When I was very little, before I lived on the Planet Charismatic, when we were just generic scrupulous Catholics, I went to a small Catholic kindergarten run by a group of religious sisters from Germany. My mother said that they came as refugees from the Nazis, and stayed as refugees from communism. In the Old Country, they had run orphanages. In this country, they ran a kindergarten and a daycare.

By the time I got to Kindergarten there were only three sisters left in the convent. All wore habits and frumpy nun shoes; each of them had masculine names feminized. Two of them were terrifying, ancient German women with strong accents, and the third was a slightly less ancient American woman. Her name was Sister Mary Thomasina.

Sister Mary Thomasina was peculiar. She never used an eraser, but wiped the blackboard clean with the side of her hand. She referred to Saint Anthony as “Tony;” she would snap her fingers when she lost an item on her desk and say “Come on, Tony.” It worked every time. Once, she stopped in the middle of a lesson on the letter L to tell us what leprosy was, and about the ten lepers who were cleansed when only one remembered to say “Thank you.”

Sister Mary Thomasina taught us to pray. “Fold your hands.
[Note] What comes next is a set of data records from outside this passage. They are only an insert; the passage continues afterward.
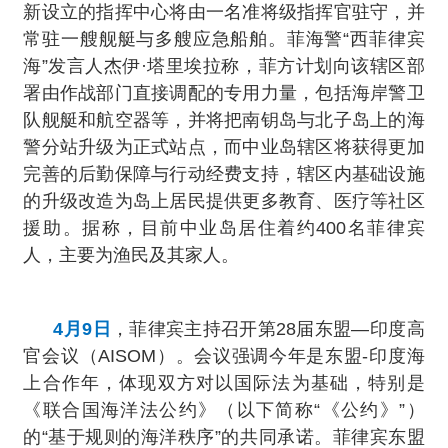
新设立的指挥中心将由一名准将级指挥官驻守，并
常驻一艘舰艇与多艘应急船舶。菲海警“西菲律宾
海”发言人杰伊·塔里埃拉称，菲方计划向该辖区部
署由作战部门直接调配的专用力量，包括海岸警卫
队舰艇和航空器等，并将把南钥岛与北子岛上的海
警分站升级为正式站点，而中业岛辖区将获得更加
完善的后勤保障与行动经费支持，辖区内基础设施
的升级改造为岛上居民提供更多教育、医疗等社区
援助。据称，目前中业岛居住着约400名菲律宾
人，主要为渔民及其家人。
4月9日
，菲律宾主持召开第28届东盟—印度高
官会议（AISOM）。会议强调今年是东盟-印度海
上合作年，体现双方对以国际法为基础，特别是
《联合国海洋法公约》（以下简称“《公约》”）
的“基于规则的海洋秩序”的共同承诺。菲律宾东盟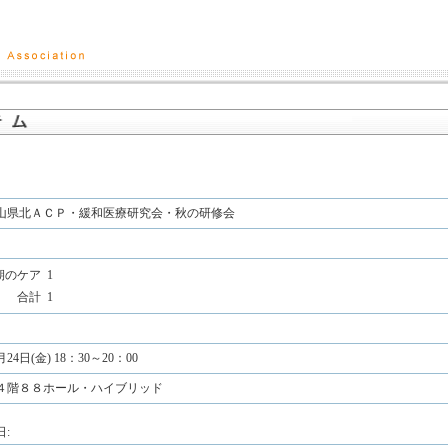
岡山県北ＡＣＰ・緩和医療研究会・秋の研修会
期のケア
1
合計
1
月24日(金) 18：30～20：00
４階８８ホール・ハイブリッド
: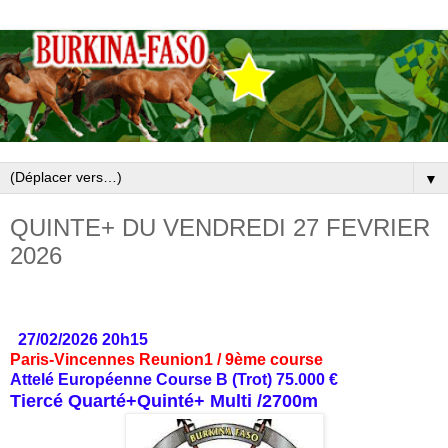
▼
QUINTE+ DU VENDREDI 27 FEVRIER
2026
27/02/2026 20h15
Paris-Vincennes Reunion1 / 9ème course
Attelé Européenne Course B (Trot) 75.000 €
Tiercé Quarté+Quinté+ Multi /2700m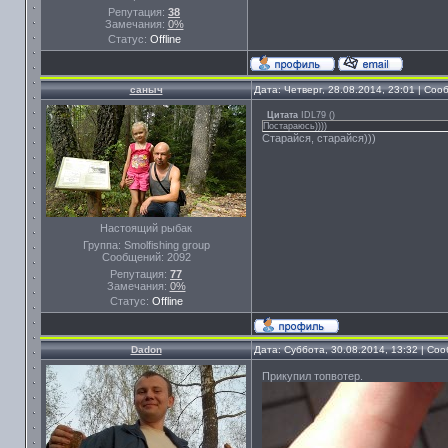
Репутация:
38
Замечания:
0%
Статус:
Offline
саныч
Дата: Четверг, 28.08.2014, 23:01 | Со
Цитата
IDL79
(
)
Постараюсь))))
Старайся, старайся)))
Настоящий рыбак
Группа: Smolfishing group
Сообщений:
2092
Репутация:
77
Замечания:
0%
Статус:
Offline
Dadon
Дата: Суббота, 30.08.2014, 13:32 | С
Прикупил топвотер.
What do we do when our hands are like this? Do we play when our hands are like this? Do we cook dinner when our hands are like this? Do we wash the clothes when our hands are like this? What do we do? We pray.” We prayed at the start of every day, after we tidied up the toys. We prayed for our families and loved ones, and for the soldiers who were fighting in the first Gulf War– Sister Mary Thomasina called them “boys” and not men, and made us do so as well. We stopped what we were doing to pray a Hail Mary every time we heard an emergency siren. I still do to this day.

Sister Mary Thomasina told me that it was a sin to pray for someone to be hurt. You should pray for everything but that. Bring everything to God, say anything you want to Him, except that. When you are angry, it’s a sin to pray against the person you’re angry with; it’s a sin to pray for bad things to happen to them.

I took this to heart, as little children do. I still believe it. As I’ve grown older, I’ve been hurt many times and been angrier than I could have imagined possible. I’ve come to the conclusion that God understands trauma, and isn’t too terribly offended when a wounded person sobs that evil people be wounded in turn; best to bring everything in your own heart to His, and to let Him guide you to letting anger go. Still, I believe it’s a sin if you truly, with premeditation and a calm mind, pray for your neighbor to suffer misfortune and mean it.

I don’t even think it should be called prayer.